Selon un communiqué officiel de la paroisse, une trentaine d’assaillants ont fait irruption dans l’enceinte de la cure aux environs de la nuit. Parmi eux, sept étaient munis de fusils d’assaut de type AK-47, tandis que les autres portaient des armes blanches improvisées, notamment des barres de fer et des bâtons. Les circonstances précises de cette intrusion restent encore à éclaircir.
Malgré la violence de l’attaque, aucune perte en vie humaine n’a été enregistrée, un soulagement pour les fidèles et les responsables religieux. Toutefois, des dégâts matériels et un profond traumatisme psychologique sont à déplorer au sein de la communauté paroissiale.
Face à cette situation alarmante, les responsables de la paroisse lancent un appel pressant à la vigilance collective.
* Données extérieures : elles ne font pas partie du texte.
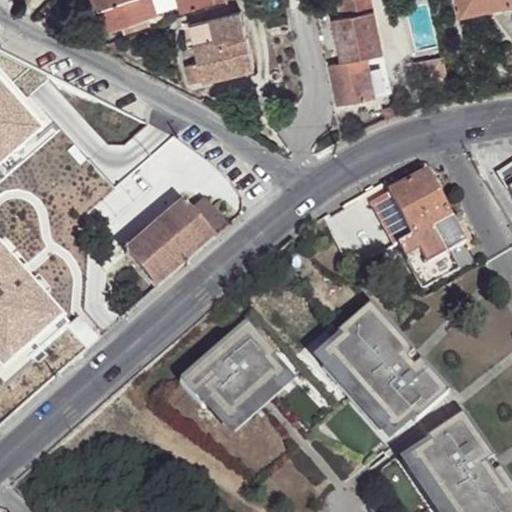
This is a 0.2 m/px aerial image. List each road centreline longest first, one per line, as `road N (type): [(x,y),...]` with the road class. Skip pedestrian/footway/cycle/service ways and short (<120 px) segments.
road 1 (tertiary): [(310,190),(0,464)]
road 2 (residential): [(310,190),(147,88),(17,21)]
road 3 (residential): [(511,277),(439,132)]
road 4 (tertiary): [(439,132),(373,153),(310,190)]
Ils invitent les fidèles et les habitants du quartier à renforcer les mécanismes de solidarité, tout en demandant un soutien spirituel accru envers les prêtres et les membres de la communauté touchés par cet événement.
Cet incident relance avec acuité la question de la sécurisation des lieux de culte à Kinshasa. Ces derniers mois, plusieurs actes d’insécurité ont été signalés dans différents quartiers de la ville, alimentant un climat d’inquiétude croissant parmi les populations. Les autorités locales sont désormais attendues sur des mesures concrètes pour garantir la protection des sites religieux, considérés comme des espaces de paix et de recueillement.
Une enquête devrait être ouverte afin d’identifier les auteurs de cette attaque et de faire toute la lumière sur leurs motivations. En attendant, la communauté de Saint-Théophile tente de se relever, entre choc et résilience, déterminée à préserver ses valeurs de foi et d’unité face à l’adversité.